09-20, 14:10–14:45 (Europe/Amsterdam), Rembrandt
Uncertainty identification in machine learning is crucial for making robust decisions, enhancing model trustworthiness, and assessing risks. By quantifying and understanding uncertainty, machine learning practitioners can build more reliable and trustworthy AI systems.
Imagine having a machine learning model that predicts whether a given image contains a cat or not. While traditional machine learning approaches provide binary predictions (cat or not cat) for each image, you do not know the confidence level of the model in each prediction.
Conformal prediction (CP) is a machine learning framework for uncertainty quantification that adds a layer of confidence estimation to model predictions. Instead of just giving a binary answer, it provides a range of possible outcomes (prediction sets) along with a measure of how confident it is in each outcome. These prediction sets come with coverage guarantees for the true outcome, ensuring that they will detect at least a specified percentage of true values. Importantly, conformal prediction is agnostic to the underlying machine learning model, and it makes no assumptions about the underlying data distribution. In other words, it is a model-agnostic and distribution-free approach.

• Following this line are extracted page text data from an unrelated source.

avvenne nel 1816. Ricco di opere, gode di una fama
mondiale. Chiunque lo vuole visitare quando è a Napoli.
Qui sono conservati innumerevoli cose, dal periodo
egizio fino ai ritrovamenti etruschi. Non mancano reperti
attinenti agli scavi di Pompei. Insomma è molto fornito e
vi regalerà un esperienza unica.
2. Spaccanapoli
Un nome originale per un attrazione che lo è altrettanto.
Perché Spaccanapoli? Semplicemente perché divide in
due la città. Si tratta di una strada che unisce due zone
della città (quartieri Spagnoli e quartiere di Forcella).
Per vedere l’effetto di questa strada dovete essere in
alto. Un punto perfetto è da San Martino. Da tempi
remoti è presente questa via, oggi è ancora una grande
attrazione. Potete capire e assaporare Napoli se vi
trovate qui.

As a result, conformal prediction offers a robust framework that empowers stakeholders to make more informed decisions, particularly in high-stakes domains such as healthcare, finance, and autonomous systems
This talk provides a gentle introduction to conformal prediction, covering its fundamentals and practical applications in both regression and classification problems.

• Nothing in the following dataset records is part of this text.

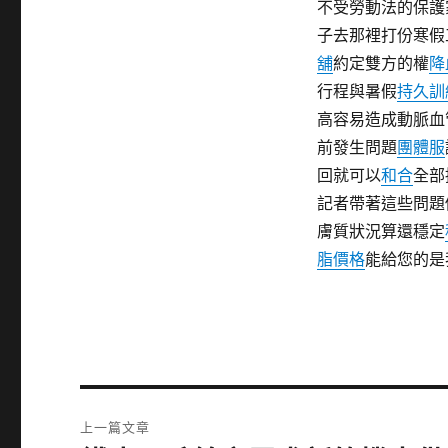
不受勞動法的保護
子去那裡打份寒假
舖
約定雙方的權
降
行程與暑假
持久訓
高容易造成動脈血
前發生問題
團體服
回就可以
和合
全部
記者帶著這些問題
膚質狀況算還穩定
脂價格
能給您的是
文
上一篇文章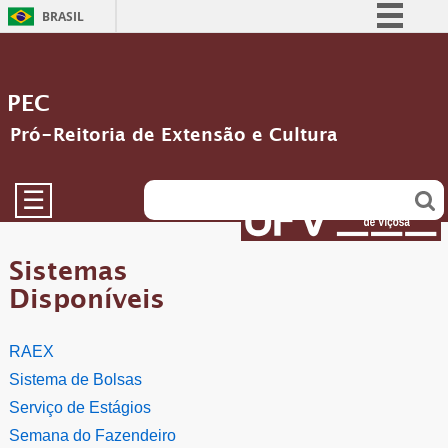
BRASIL
Simplifique!
Comunica BR
PEC
Participe
Pró-Reitoria de Extensão e Cultura
Acesso à informação
Legislação
☰
Canais
Sistemas
Disponíveis
RAEX
Sistema de Bolsas
Serviço de Estágios
Semana do Fazendeiro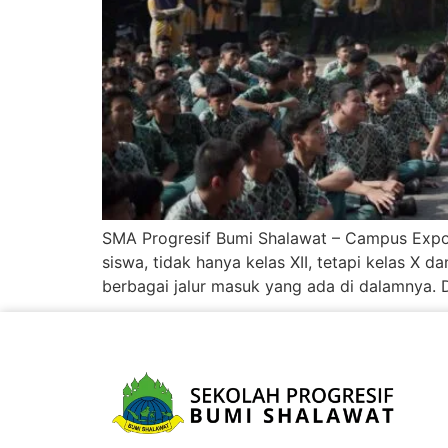
SMA Progresif Bumi Shalawat – Campus Expo t
siswa, tidak hanya kelas XII, tetapi kelas X d
berbagai jalur masuk yang ada di dalamnya. Da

By the end of the talk, the audience will:
- Understand the Motivation Behind Uncertainty Quantification
- Learn why uncertainty quantification is crucial for decision-making
- Explore the Conformal Prediction Framework
- Understand its main advantages compared to other methods
- Learn how conformal prediction works in practice
This talk is for data scientists and ML practitioners interested in uncertainty quantification and trustworthy AI. While most necessary background knowledge will be covered, attendees should be familiar with common ML concepts, including training data, predictive models, etc.
He is a data scientist at KNAB with over 6 years of experience in the financial services industry. He currently works for KNAB and prior to this, he worked at ING as a data scientist across various domains, including commercial, people analytics, and financial crime and fraud.
He holds a PhD in computational physics and is passionate about conducting research in Trustworthy AI and Generative AI topics.